:: Information supplied

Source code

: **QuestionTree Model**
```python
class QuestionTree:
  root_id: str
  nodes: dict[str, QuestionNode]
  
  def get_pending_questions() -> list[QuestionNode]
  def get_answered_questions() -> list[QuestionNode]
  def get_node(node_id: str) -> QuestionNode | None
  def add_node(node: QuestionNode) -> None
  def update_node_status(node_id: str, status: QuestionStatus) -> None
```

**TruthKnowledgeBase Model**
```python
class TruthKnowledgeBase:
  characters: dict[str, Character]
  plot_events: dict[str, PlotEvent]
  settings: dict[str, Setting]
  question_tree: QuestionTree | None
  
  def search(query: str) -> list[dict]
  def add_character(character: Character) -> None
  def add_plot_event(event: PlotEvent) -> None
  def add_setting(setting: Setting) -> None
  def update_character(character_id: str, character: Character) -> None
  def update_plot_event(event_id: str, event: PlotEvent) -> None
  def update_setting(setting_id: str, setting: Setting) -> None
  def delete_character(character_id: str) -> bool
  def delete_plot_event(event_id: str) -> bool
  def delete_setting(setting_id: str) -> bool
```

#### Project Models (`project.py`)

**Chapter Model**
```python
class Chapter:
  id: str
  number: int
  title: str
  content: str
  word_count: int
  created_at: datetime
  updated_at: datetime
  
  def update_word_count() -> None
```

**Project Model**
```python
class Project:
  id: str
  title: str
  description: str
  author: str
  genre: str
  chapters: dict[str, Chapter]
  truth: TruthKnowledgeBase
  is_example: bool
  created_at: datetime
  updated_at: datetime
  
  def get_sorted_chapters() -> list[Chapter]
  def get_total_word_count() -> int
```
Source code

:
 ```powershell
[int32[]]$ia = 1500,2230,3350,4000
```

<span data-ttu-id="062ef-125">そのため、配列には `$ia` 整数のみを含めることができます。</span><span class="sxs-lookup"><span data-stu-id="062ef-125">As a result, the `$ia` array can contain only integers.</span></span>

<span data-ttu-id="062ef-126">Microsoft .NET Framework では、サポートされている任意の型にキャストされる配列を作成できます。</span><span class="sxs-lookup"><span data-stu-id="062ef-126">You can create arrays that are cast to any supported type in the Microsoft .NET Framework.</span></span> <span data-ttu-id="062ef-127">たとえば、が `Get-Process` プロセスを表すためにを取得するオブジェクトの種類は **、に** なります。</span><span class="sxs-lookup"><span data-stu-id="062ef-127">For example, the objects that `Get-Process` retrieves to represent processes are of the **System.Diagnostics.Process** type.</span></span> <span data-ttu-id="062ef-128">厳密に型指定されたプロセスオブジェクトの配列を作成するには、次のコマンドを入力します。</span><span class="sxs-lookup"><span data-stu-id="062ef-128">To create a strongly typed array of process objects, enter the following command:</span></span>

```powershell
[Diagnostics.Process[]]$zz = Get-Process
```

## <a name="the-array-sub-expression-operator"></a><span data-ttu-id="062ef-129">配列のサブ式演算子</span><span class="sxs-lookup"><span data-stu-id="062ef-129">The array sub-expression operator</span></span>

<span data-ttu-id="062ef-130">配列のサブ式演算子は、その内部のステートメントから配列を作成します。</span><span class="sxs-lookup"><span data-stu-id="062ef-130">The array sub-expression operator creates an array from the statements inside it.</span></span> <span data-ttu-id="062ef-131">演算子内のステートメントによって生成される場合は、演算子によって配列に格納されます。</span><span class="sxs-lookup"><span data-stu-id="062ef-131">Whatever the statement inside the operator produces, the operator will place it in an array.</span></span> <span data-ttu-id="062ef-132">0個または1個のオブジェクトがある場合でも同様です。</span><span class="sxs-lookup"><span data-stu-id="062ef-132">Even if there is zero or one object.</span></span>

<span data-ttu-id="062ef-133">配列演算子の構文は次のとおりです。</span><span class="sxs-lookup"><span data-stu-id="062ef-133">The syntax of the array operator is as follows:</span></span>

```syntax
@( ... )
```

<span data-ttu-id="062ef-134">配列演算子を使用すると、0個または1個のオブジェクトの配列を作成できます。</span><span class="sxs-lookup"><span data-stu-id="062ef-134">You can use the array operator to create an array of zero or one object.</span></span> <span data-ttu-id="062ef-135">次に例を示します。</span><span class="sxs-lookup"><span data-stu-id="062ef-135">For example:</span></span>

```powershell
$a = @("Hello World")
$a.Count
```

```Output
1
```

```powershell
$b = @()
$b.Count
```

::::
:: Information supplied

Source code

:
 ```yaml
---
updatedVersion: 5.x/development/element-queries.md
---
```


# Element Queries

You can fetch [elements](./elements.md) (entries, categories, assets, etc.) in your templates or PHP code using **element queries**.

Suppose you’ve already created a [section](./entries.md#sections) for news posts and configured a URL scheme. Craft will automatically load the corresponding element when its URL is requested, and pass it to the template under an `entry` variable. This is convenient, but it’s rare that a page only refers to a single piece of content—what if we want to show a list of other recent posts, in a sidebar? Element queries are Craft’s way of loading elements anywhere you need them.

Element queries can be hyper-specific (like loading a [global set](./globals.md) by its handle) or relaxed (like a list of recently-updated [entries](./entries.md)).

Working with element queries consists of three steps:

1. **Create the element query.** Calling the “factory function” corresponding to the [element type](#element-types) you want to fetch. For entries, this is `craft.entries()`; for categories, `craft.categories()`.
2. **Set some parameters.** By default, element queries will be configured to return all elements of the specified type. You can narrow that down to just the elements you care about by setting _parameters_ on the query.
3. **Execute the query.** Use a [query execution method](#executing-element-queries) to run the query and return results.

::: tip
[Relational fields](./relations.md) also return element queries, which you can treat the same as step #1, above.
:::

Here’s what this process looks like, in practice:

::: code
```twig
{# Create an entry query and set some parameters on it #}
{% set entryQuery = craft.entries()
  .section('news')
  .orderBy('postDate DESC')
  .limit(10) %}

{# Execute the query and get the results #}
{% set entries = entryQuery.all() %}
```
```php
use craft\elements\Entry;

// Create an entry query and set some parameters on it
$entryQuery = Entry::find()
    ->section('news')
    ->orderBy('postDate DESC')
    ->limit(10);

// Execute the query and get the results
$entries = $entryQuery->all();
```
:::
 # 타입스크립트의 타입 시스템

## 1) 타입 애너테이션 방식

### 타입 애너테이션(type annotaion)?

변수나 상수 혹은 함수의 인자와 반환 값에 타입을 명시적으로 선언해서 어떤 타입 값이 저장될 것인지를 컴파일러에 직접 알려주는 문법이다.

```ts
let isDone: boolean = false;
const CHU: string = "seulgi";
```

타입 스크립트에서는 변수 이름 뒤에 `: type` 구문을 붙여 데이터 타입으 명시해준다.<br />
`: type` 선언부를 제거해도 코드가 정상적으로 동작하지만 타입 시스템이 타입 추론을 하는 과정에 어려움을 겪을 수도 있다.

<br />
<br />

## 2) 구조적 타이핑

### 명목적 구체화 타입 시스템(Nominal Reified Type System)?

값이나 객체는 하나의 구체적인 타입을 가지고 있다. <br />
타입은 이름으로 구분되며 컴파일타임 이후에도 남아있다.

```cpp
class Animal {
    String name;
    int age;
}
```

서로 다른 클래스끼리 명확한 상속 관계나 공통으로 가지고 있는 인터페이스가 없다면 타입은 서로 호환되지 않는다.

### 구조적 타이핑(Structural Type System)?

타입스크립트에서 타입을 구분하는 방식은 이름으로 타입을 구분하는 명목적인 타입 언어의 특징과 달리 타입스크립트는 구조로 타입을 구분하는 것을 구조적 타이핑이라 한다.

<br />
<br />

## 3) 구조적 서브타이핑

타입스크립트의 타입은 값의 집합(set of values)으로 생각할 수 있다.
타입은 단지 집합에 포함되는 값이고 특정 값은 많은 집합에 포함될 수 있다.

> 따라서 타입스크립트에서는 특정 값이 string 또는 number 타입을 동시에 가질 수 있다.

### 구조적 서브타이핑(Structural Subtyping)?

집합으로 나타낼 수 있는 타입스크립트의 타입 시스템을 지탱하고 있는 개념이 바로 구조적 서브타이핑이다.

::::

_Task statement_: Copy out the lines above with "like" in them.

_Output for this exercise_:
Element queries can be hyper-specific (like loading a [global set](./globals.md) by its handle) or relaxed (like a list of recently-updated [entries](./entries.md)).
Here’s what this process looks like, in practice:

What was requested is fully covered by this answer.